#### Written exercise
Copy every record below character for character, changing nothing.

#### Input data
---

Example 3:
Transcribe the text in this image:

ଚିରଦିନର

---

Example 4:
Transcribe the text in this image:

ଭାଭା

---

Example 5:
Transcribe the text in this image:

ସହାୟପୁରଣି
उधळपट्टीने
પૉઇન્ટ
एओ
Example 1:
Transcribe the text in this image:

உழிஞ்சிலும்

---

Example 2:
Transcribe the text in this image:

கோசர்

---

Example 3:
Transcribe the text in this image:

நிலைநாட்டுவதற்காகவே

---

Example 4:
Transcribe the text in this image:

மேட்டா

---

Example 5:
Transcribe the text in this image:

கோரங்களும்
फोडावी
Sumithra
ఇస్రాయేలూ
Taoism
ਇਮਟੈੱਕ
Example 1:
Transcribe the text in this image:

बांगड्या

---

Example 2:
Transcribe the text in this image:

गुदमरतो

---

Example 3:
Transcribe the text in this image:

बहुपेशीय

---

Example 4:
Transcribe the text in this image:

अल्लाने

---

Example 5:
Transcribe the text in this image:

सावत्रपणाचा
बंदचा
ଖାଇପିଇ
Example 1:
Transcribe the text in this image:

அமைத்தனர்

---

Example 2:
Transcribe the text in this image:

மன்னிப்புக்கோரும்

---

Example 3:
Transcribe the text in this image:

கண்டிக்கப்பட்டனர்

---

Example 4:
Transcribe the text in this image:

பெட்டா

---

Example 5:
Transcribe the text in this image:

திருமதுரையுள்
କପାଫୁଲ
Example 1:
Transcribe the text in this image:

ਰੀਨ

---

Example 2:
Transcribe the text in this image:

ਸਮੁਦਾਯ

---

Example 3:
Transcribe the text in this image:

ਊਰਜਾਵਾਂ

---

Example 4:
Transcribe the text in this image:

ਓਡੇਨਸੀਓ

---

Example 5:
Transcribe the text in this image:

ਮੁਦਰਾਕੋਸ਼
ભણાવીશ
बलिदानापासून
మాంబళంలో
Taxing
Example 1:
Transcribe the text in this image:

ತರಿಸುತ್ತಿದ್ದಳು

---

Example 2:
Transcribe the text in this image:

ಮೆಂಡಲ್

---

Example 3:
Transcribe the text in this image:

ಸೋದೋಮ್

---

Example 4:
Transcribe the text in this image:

#### Reply
---

Example 3:
Transcribe the text in this image:

ଚିରଦିନର

---

Example 4:
Transcribe the text in this image:

ଭାଭା

---

Example 5:
Transcribe the text in this image:

ସହାୟପୁରଣି
उधळपट्टीने
પૉઇન્ટ
एओ
Example 1:
Transcribe the text in this image:

உழிஞ்சிலும்

---

Example 2:
Transcribe the text in this image:

கோசர்

---

Example 3:
Transcribe the text in this image:

நிலைநாட்டுவதற்காகவே

---

Example 4:
Transcribe the text in this image:

மேட்டா

---

Example 5:
Transcribe the text in this image:

கோரங்களும்
फोडावी
Sumithra
ఇస్రాయేలూ
Taoism
ਇਮਟੈੱਕ
Example 1:
Transcribe the text in this image:

बांगड्या

---

Example 2:
Transcribe the text in this image:

गुदमरतो

---

Example 3:
Transcribe the text in this image:

बहुपेशीय

---

Example 4:
Transcribe the text in this image:

अल्लाने

---

Example 5:
Transcribe the text in this image:

सावत्रपणाचा
बंदचा
ଖାଇପିଇ
Example 1:
Transcribe the text in this image:

அமைத்தனர்

---

Example 2:
Transcribe the text in this image:

மன்னிப்புக்கோரும்

---

Example 3:
Transcribe the text in this image:

கண்டிக்கப்பட்டனர்

---

Example 4:
Transcribe the text in this image:

பெட்டா

---

Example 5:
Transcribe the text in this image:

திருமதுரையுள்
କପାଫୁଲ
Example 1:
Transcribe the text in this image:

ਰੀਨ

---

Example 2:
Transcribe the text in this image:

ਸਮੁਦਾਯ

---

Example 3:
Transcribe the text in this image:

ਊਰਜਾਵਾਂ

---

Example 4:
Transcribe the text in this image:

ਓਡੇਨਸੀਓ

---

Example 5:
Transcribe the text in this image:

ਮੁਦਰਾਕੋਸ਼
ભણાવીશ
बलिदानापासून
మాంబళంలో
Taxing
Example 1:
Transcribe the text in this image:

ತರಿಸುತ್ತಿದ್ದಳು

---

Example 2:
Transcribe the text in this image:

ಮೆಂಡಲ್

---

Example 3:
Transcribe the text in this image:

ಸೋದೋಮ್

---

Example 4:
Transcribe the text in this image:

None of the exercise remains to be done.